* [Listing]:
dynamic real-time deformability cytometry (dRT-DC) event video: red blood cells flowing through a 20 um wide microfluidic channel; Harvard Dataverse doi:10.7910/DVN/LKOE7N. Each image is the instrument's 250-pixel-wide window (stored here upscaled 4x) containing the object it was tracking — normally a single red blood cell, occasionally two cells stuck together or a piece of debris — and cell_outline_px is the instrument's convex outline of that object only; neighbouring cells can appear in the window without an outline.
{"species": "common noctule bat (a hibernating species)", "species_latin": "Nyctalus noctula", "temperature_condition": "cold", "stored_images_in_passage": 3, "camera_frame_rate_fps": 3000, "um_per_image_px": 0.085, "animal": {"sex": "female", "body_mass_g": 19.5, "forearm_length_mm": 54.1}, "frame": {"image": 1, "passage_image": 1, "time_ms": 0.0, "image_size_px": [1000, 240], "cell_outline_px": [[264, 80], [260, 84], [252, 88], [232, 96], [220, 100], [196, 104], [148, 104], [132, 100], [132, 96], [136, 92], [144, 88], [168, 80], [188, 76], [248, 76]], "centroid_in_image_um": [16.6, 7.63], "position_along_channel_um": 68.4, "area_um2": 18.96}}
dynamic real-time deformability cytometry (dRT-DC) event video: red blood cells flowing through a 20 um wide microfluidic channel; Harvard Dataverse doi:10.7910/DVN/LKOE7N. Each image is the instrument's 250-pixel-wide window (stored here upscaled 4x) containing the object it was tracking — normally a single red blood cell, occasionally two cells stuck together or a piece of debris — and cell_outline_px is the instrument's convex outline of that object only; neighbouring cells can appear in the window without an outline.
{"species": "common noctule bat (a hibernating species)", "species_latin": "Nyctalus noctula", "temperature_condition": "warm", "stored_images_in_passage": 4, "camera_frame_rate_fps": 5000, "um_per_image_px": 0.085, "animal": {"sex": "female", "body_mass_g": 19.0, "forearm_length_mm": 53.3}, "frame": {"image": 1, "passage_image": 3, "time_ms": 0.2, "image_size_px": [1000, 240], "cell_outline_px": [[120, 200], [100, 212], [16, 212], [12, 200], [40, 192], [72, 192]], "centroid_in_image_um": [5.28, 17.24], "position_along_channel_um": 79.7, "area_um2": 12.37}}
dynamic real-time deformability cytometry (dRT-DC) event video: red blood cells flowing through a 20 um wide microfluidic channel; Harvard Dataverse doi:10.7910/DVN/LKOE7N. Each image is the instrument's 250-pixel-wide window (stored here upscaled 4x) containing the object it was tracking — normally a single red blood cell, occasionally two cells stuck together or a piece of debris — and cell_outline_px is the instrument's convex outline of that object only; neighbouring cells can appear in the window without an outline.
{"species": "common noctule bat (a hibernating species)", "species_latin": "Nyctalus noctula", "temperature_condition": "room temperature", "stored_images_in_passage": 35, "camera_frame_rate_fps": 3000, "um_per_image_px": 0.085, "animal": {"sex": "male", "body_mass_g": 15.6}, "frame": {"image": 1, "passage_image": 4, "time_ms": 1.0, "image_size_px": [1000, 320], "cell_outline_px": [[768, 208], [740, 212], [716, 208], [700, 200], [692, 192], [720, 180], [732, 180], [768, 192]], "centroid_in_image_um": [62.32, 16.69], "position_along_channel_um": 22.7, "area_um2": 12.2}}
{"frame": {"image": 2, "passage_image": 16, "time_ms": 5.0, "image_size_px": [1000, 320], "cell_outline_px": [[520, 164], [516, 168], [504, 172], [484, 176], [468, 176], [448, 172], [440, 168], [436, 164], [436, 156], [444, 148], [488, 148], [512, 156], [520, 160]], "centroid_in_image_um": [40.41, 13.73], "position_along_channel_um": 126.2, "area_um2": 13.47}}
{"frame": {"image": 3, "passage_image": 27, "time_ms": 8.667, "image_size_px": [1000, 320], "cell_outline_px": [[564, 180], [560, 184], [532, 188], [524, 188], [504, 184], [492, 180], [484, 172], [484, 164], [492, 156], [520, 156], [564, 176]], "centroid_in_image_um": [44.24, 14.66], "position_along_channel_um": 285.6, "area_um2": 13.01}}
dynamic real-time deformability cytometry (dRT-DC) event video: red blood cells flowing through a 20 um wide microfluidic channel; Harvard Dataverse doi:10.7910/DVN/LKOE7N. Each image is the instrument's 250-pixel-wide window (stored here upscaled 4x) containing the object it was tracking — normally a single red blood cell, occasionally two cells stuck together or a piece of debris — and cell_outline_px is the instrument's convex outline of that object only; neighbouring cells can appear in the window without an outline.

* [Exercise goal]: In this exercise, repeat all entries exactly.

* [Solution to this task]:
dynamic real-time deformability cytometry (dRT-DC) event video: red blood cells flowing through a 20 um wide microfluidic channel; Harvard Dataverse doi:10.7910/DVN/LKOE7N. Each image is the instrument's 250-pixel-wide window (stored here upscaled 4x) containing the object it was tracking — normally a single red blood cell, occasionally two cells stuck together or a piece of debris — and cell_outline_px is the instrument's convex outline of that object only; neighbouring cells can appear in the window without an outline.
{"species": "common noctule bat (a hibernating species)", "species_latin": "Nyctalus noctula", "temperature_condition": "cold", "stored_images_in_passage": 3, "camera_frame_rate_fps": 3000, "um_per_image_px": 0.085, "animal": {"sex": "female", "body_mass_g": 19.5, "forearm_length_mm": 54.1}, "frame": {"image": 1, "passage_image": 1, "time_ms": 0.0, "image_size_px": [1000, 240], "cell_outline_px": [[264, 80], [260, 84], [252, 88], [232, 96], [220, 100], [196, 104], [148, 104], [132, 100], [132, 96], [136, 92], [144, 88], [168, 80], [188, 76], [248, 76]], "centroid_in_image_um": [16.6, 7.63], "position_along_channel_um": 68.4, "area_um2": 18.96}}
dynamic real-time deformability cytometry (dRT-DC) event video: red blood cells flowing through a 20 um wide microfluidic channel; Harvard Dataverse doi:10.7910/DVN/LKOE7N. Each image is the instrument's 250-pixel-wide window (stored here upscaled 4x) containing the object it was tracking — normally a single red blood cell, occasionally two cells stuck together or a piece of debris — and cell_outline_px is the instrument's convex outline of that object only; neighbouring cells can appear in the window without an outline.
{"species": "common noctule bat (a hibernating species)", "species_latin": "Nyctalus noctula", "temperature_condition": "warm", "stored_images_in_passage": 4, "camera_frame_rate_fps": 5000, "um_per_image_px": 0.085, "animal": {"sex": "female", "body_mass_g": 19.0, "forearm_length_mm": 53.3}, "frame": {"image": 1, "passage_image": 3, "time_ms": 0.2, "image_size_px": [1000, 240], "cell_outline_px": [[120, 200], [100, 212], [16, 212], [12, 200], [40, 192], [72, 192]], "centroid_in_image_um": [5.28, 17.24], "position_along_channel_um": 79.7, "area_um2": 12.37}}
dynamic real-time deformability cytometry (dRT-DC) event video: red blood cells flowing through a 20 um wide microfluidic channel; Harvard Dataverse doi:10.7910/DVN/LKOE7N. Each image is the instrument's 250-pixel-wide window (stored here upscaled 4x) containing the object it was tracking — normally a single red blood cell, occasionally two cells stuck together or a piece of debris — and cell_outline_px is the instrument's convex outline of that object only; neighbouring cells can appear in the window without an outline.
{"species": "common noctule bat (a hibernating species)", "species_latin": "Nyctalus noctula", "temperature_condition": "room temperature", "stored_images_in_passage": 35, "camera_frame_rate_fps": 3000, "um_per_image_px": 0.085, "animal": {"sex": "male", "body_mass_g": 15.6}, "frame": {"image": 1, "passage_image": 4, "time_ms": 1.0, "image_size_px": [1000, 320], "cell_outline_px": [[768, 208], [740, 212], [716, 208], [700, 200], [692, 192], [720, 180], [732, 180], [768, 192]], "centroid_in_image_um": [62.32, 16.69], "position_along_channel_um": 22.7, "area_um2": 12.2}}
{"frame": {"image": 2, "passage_image": 16, "time_ms": 5.0, "image_size_px": [1000, 320], "cell_outline_px": [[520, 164], [516, 168], [504, 172], [484, 176], [468, 176], [448, 172], [440, 168], [436, 164], [436, 156], [444, 148], [488, 148], [512, 156], [520, 160]], "centroid_in_image_um": [40.41, 13.73], "position_along_channel_um": 126.2, "area_um2": 13.47}}
{"frame": {"image": 3, "passage_image": 27, "time_ms": 8.667, "image_size_px": [1000, 320], "cell_outline_px": [[564, 180], [560, 184], [532, 188], [524, 188], [504, 184], [492, 180], [484, 172], [484, 164], [492, 156], [520, 156], [564, 176]], "centroid_in_image_um": [44.24, 14.66], "position_along_channel_um": 285.6, "area_um2": 13.01}}
dynamic real-time deformability cytometry (dRT-DC) event video: red blood cells flowing through a 20 um wide microfluidic channel; Harvard Dataverse doi:10.7910/DVN/LKOE7N. Each image is the instrument's 250-pixel-wide window (stored here upscaled 4x) containing the object it was tracking — normally a single red blood cell, occasionally two cells stuck together or a piece of debris — and cell_outline_px is the instrument's convex outline of that object only; neighbouring cells can appear in the window without an outline.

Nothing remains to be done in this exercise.